## WHAT IS NEEDED
Give only the number of lines in the rows below that contain the word "Directory". Matches must have the same uppercase and lowercase letters.
━━━━━ DATASET
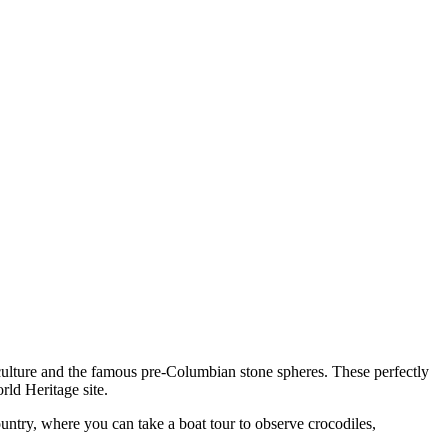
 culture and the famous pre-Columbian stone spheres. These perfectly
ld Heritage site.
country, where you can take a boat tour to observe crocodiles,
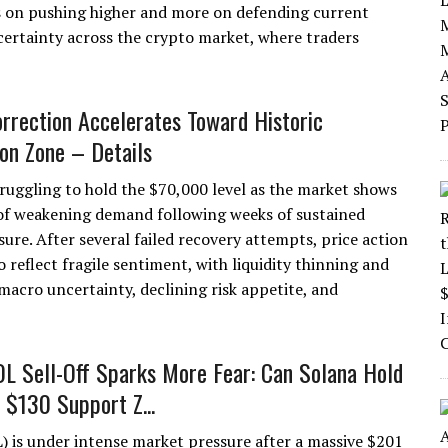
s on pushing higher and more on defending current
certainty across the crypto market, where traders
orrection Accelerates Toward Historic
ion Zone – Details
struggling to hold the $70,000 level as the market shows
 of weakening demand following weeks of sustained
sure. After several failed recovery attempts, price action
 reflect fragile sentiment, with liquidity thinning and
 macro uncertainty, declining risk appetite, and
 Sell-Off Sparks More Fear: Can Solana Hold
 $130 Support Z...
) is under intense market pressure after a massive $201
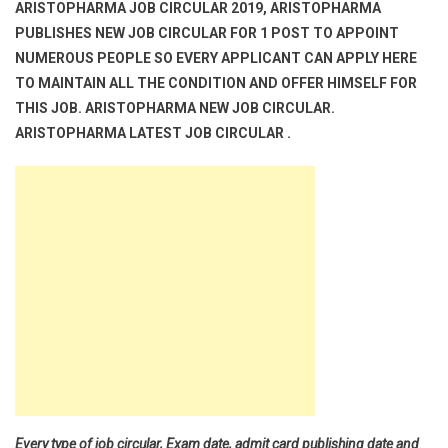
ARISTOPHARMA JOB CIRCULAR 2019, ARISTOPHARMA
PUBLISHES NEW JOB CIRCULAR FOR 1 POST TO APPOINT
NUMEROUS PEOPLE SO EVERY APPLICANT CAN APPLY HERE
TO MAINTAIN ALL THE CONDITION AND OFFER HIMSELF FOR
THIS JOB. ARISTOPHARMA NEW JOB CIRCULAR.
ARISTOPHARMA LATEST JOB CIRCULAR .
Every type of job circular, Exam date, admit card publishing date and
━━━━━━━━━━
━━━━━ DATASET
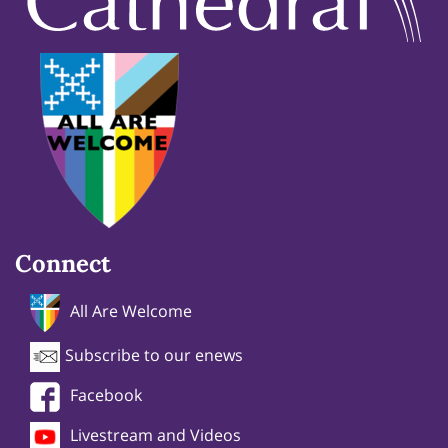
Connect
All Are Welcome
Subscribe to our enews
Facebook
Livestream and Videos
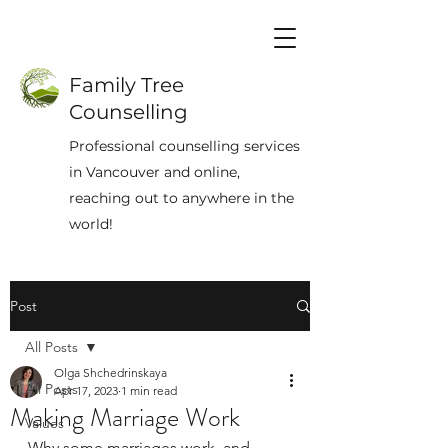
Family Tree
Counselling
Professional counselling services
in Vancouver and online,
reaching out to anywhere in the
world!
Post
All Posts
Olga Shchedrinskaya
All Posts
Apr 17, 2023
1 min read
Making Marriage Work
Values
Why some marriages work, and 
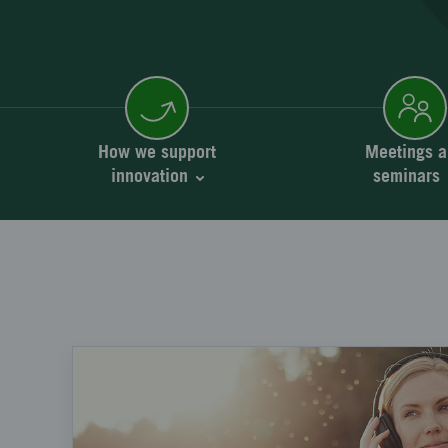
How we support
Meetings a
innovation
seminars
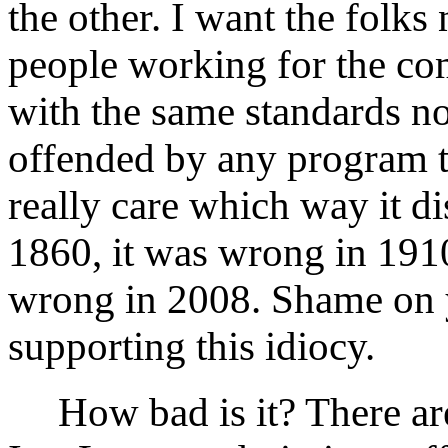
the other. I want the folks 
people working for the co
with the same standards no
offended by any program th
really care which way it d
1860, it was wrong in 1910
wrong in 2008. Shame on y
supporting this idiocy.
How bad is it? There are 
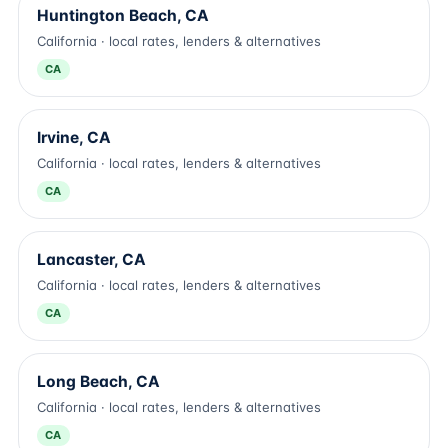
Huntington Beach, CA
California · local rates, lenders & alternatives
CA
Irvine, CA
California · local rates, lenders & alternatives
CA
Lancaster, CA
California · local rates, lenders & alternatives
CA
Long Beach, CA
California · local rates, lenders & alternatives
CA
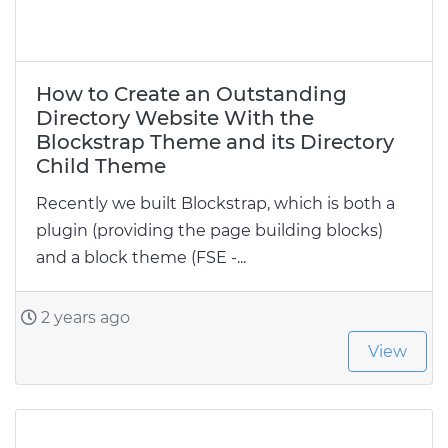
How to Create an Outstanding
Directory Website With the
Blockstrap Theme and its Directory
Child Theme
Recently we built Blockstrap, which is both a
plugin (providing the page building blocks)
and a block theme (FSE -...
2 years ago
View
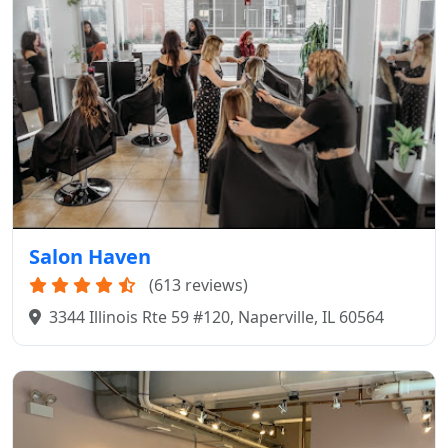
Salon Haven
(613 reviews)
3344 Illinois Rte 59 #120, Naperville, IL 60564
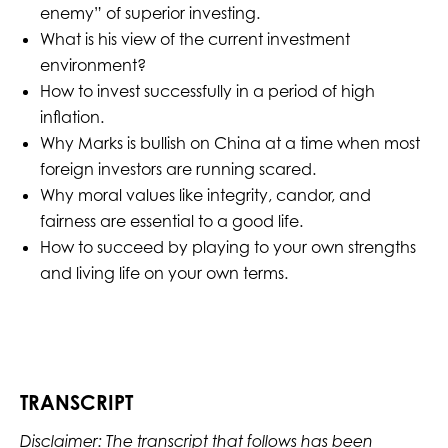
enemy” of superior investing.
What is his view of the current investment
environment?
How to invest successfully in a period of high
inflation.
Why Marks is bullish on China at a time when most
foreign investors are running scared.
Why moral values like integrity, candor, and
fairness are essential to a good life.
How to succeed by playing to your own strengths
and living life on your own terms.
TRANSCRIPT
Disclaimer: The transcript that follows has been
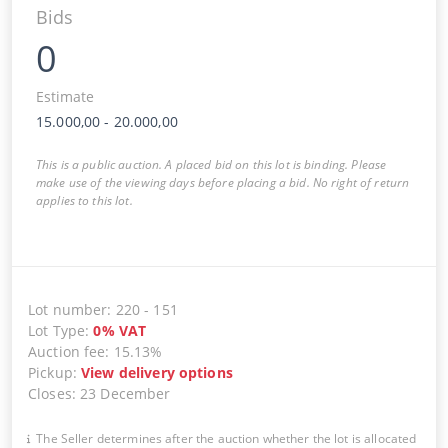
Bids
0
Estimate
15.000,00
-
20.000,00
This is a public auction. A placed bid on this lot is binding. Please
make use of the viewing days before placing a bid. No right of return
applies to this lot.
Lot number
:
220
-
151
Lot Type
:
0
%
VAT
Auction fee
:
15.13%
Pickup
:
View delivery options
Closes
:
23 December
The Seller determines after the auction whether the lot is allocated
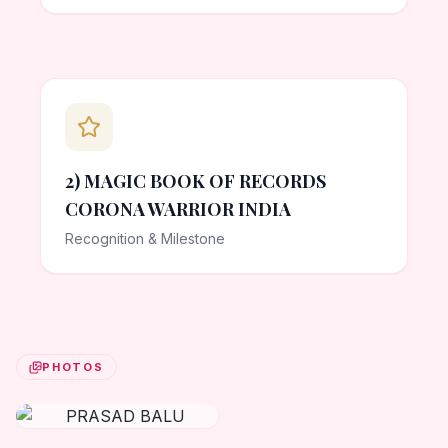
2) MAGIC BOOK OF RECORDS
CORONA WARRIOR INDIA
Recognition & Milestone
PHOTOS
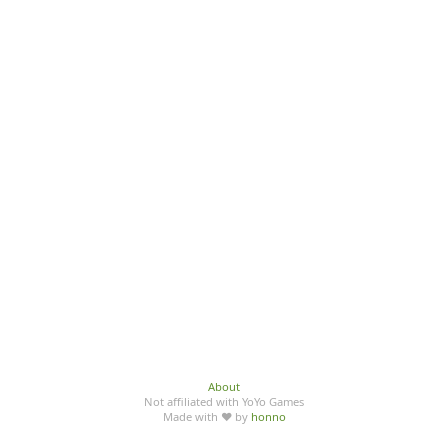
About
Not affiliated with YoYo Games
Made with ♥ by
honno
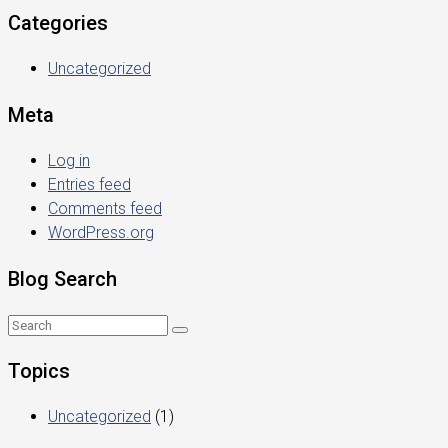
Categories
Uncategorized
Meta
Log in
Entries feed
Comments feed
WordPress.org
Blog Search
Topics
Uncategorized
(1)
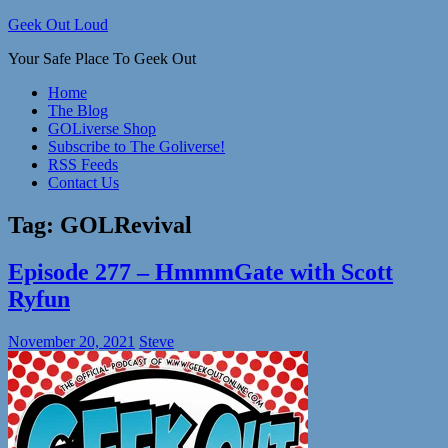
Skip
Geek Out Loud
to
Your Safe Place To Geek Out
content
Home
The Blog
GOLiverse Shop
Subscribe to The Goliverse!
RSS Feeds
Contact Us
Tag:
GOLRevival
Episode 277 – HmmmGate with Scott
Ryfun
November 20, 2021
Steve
━━━━━━━━━━
## WRITTEN REPLY
2